WRITTEN TASK: Each entry below is to be duplicated precisely.
####
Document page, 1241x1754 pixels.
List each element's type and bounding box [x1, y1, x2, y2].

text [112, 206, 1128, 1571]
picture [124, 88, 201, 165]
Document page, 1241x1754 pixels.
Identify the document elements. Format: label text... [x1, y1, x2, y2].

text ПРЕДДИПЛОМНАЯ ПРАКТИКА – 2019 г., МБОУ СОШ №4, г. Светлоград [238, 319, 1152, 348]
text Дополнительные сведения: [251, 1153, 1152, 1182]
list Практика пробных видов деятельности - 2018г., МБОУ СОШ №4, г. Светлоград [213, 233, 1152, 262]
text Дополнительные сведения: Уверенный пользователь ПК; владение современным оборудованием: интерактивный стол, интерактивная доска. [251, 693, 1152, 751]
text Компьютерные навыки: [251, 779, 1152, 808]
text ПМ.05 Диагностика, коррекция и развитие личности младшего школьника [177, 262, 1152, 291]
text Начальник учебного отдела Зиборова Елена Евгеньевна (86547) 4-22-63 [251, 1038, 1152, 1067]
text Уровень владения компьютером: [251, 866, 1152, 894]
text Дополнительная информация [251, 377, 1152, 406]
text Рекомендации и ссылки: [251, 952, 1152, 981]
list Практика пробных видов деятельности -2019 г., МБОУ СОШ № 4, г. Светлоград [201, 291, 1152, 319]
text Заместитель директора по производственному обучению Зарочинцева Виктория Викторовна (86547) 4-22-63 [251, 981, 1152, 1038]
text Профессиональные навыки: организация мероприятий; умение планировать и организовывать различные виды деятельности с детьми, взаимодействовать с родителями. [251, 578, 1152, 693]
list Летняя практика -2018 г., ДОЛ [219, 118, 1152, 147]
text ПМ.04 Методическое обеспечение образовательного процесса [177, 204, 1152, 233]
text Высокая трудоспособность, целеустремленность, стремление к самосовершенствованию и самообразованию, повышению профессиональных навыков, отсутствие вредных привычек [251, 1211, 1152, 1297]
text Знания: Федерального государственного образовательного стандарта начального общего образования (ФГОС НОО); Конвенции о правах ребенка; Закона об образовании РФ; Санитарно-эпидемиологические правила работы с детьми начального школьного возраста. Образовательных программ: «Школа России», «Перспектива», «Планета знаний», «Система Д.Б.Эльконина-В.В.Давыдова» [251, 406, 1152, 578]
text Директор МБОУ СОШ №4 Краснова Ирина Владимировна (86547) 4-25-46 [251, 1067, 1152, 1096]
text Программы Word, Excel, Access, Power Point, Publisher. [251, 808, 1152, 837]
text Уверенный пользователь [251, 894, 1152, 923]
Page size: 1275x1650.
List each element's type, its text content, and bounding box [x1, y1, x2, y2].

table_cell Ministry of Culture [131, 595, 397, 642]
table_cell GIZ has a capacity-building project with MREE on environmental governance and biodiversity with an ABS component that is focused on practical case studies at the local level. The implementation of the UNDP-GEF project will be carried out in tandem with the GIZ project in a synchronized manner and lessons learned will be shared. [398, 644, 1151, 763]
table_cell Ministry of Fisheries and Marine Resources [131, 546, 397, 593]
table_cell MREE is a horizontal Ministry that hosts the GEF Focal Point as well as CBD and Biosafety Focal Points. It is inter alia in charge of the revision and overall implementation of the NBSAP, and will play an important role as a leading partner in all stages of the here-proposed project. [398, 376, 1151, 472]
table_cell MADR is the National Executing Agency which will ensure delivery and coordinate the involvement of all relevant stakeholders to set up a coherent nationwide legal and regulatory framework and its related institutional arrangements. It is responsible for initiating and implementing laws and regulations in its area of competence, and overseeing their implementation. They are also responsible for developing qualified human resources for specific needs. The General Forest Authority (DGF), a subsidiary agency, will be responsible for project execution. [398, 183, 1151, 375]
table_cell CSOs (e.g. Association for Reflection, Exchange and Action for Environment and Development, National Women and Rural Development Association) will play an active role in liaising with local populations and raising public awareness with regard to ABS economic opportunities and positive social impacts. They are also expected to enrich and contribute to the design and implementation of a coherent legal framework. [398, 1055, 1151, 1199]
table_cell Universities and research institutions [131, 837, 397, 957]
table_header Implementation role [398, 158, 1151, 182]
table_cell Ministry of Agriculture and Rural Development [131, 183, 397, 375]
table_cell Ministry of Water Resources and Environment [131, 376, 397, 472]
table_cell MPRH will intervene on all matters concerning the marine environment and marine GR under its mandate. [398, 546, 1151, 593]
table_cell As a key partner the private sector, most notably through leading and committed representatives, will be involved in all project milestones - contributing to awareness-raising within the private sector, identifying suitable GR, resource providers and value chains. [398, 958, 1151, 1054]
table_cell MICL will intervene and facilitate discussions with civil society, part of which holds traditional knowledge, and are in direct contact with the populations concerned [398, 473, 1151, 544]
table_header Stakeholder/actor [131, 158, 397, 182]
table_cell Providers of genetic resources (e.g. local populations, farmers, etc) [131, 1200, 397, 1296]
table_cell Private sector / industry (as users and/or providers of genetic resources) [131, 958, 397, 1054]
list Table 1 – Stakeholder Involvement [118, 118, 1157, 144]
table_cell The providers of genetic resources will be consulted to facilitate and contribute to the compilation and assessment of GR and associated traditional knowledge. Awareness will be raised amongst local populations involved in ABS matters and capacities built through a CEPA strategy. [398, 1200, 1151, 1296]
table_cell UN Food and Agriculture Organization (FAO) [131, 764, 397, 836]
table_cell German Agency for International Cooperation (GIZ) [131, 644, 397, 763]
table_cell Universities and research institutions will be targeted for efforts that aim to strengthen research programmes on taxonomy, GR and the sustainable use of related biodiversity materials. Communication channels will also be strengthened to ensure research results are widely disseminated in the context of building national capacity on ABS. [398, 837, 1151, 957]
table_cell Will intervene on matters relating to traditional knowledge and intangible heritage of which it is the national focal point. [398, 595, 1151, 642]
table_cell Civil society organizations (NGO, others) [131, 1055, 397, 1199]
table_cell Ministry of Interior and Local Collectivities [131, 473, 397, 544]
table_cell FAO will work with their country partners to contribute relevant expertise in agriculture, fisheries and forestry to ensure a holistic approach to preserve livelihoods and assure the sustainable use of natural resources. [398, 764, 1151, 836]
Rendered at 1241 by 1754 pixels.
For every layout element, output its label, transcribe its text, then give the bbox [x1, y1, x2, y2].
####
ANSWER SECTION:
Document page, 1241x1754 pixels.
List each element's type and bounding box [x1, y1, x2, y2].

text [112, 206, 1128, 1571]
picture [124, 88, 201, 165]
Document page, 1241x1754 pixels.
Identify the document elements. Format: label text... [x1, y1, x2, y2].

text ПРЕДДИПЛОМНАЯ ПРАКТИКА – 2019 г., МБОУ СОШ №4, г. Светлоград [238, 319, 1152, 348]
text Дополнительные сведения: [251, 1153, 1152, 1182]
list Практика пробных видов деятельности - 2018г., МБОУ СОШ №4, г. Светлоград [213, 233, 1152, 262]
text Дополнительные сведения: Уверенный пользователь ПК; владение современным оборудованием: интерактивный стол, интерактивная доска. [251, 693, 1152, 751]
text Компьютерные навыки: [251, 779, 1152, 808]
text ПМ.05 Диагностика, коррекция и развитие личности младшего школьника [177, 262, 1152, 291]
text Начальник учебного отдела Зиборова Елена Евгеньевна (86547) 4-22-63 [251, 1038, 1152, 1067]
text Уровень владения компьютером: [251, 866, 1152, 894]
text Дополнительная информация [251, 377, 1152, 406]
text Рекомендации и ссылки: [251, 952, 1152, 981]
list Практика пробных видов деятельности -2019 г., МБОУ СОШ № 4, г. Светлоград [201, 291, 1152, 319]
text Заместитель директора по производственному обучению Зарочинцева Виктория Викторовна (86547) 4-22-63 [251, 981, 1152, 1038]
text Профессиональные навыки: организация мероприятий; умение планировать и организовывать различные виды деятельности с детьми, взаимодействовать с родителями. [251, 578, 1152, 693]
list Летняя практика -2018 г., ДОЛ [219, 118, 1152, 147]
text ПМ.04 Методическое обеспечение образовательного процесса [177, 204, 1152, 233]
text Высокая трудоспособность, целеустремленность, стремление к самосовершенствованию и самообразованию, повышению профессиональных навыков, отсутствие вредных привычек [251, 1211, 1152, 1297]
text Знания: Федерального государственного образовательного стандарта начального общего образования (ФГОС НОО); Конвенции о правах ребенка; Закона об образовании РФ; Санитарно-эпидемиологические правила работы с детьми начального школьного возраста. Образовательных программ: «Школа России», «Перспектива», «Планета знаний», «Система Д.Б.Эльконина-В.В.Давыдова» [251, 406, 1152, 578]
text Директор МБОУ СОШ №4 Краснова Ирина Владимировна (86547) 4-25-46 [251, 1067, 1152, 1096]
text Программы Word, Excel, Access, Power Point, Publisher. [251, 808, 1152, 837]
text Уверенный пользователь [251, 894, 1152, 923]
Page size: 1275x1650.
List each element's type, its text content, and bounding box [x1, y1, x2, y2].

table_cell Ministry of Culture [131, 595, 397, 642]
table_cell GIZ has a capacity-building project with MREE on environmental governance and biodiversity with an ABS component that is focused on practical case studies at the local level. The implementation of the UNDP-GEF project will be carried out in tandem with the GIZ project in a synchronized manner and lessons learned will be shared. [398, 644, 1151, 763]
table_cell Ministry of Fisheries and Marine Resources [131, 546, 397, 593]
table_cell MREE is a horizontal Ministry that hosts the GEF Focal Point as well as CBD and Biosafety Focal Points. It is inter alia in charge of the revision and overall implementation of the NBSAP, and will play an important role as a leading partner in all stages of the here-proposed project. [398, 376, 1151, 472]
table_cell MADR is the National Executing Agency which will ensure delivery and coordinate the involvement of all relevant stakeholders to set up a coherent nationwide legal and regulatory framework and its related institutional arrangements. It is responsible for initiating and implementing laws and regulations in its area of competence, and overseeing their implementation. They are also responsible for developing qualified human resources for specific needs. The General Forest Authority (DGF), a subsidiary agency, will be responsible for project execution. [398, 183, 1151, 375]
table_cell CSOs (e.g. Association for Reflection, Exchange and Action for Environment and Development, National Women and Rural Development Association) will play an active role in liaising with local populations and raising public awareness with regard to ABS economic opportunities and positive social impacts. They are also expected to enrich and contribute to the design and implementation of a coherent legal framework. [398, 1055, 1151, 1199]
table_cell Universities and research institutions [131, 837, 397, 957]
table_header Implementation role [398, 158, 1151, 182]
table_cell Ministry of Agriculture and Rural Development [131, 183, 397, 375]
table_cell Ministry of Water Resources and Environment [131, 376, 397, 472]
table_cell MPRH will intervene on all matters concerning the marine environment and marine GR under its mandate. [398, 546, 1151, 593]
table_cell As a key partner the private sector, most notably through leading and committed representatives, will be involved in all project milestones - contributing to awareness-raising within the private sector, identifying suitable GR, resource providers and value chains. [398, 958, 1151, 1054]
table_cell MICL will intervene and facilitate discussions with civil society, part of which holds traditional knowledge, and are in direct contact with the populations concerned [398, 473, 1151, 544]
table_header Stakeholder/actor [131, 158, 397, 182]
table_cell Providers of genetic resources (e.g. local populations, farmers, etc) [131, 1200, 397, 1296]
table_cell Private sector / industry (as users and/or providers of genetic resources) [131, 958, 397, 1054]
list Table 1 – Stakeholder Involvement [118, 118, 1157, 144]
table_cell The providers of genetic resources will be consulted to facilitate and contribute to the compilation and assessment of GR and associated traditional knowledge. Awareness will be raised amongst local populations involved in ABS matters and capacities built through a CEPA strategy. [398, 1200, 1151, 1296]
table_cell UN Food and Agriculture Organization (FAO) [131, 764, 397, 836]
table_cell German Agency for International Cooperation (GIZ) [131, 644, 397, 763]
table_cell Universities and research institutions will be targeted for efforts that aim to strengthen research programmes on taxonomy, GR and the sustainable use of related biodiversity materials. Communication channels will also be strengthened to ensure research results are widely disseminated in the context of building national capacity on ABS. [398, 837, 1151, 957]
table_cell Will intervene on matters relating to traditional knowledge and intangible heritage of which it is the national focal point. [398, 595, 1151, 642]
table_cell Civil society organizations (NGO, others) [131, 1055, 397, 1199]
table_cell Ministry of Interior and Local Collectivities [131, 473, 397, 544]
table_cell FAO will work with their country partners to contribute relevant expertise in agriculture, fisheries and forestry to ensure a holistic approach to preserve livelihoods and assure the sustainable use of natural resources. [398, 764, 1151, 836]
Rendered at 1241 by 1754 pixels.
For every layout element, output its label, transcribe its text, then give the bbox [x1, y1, x2, y2].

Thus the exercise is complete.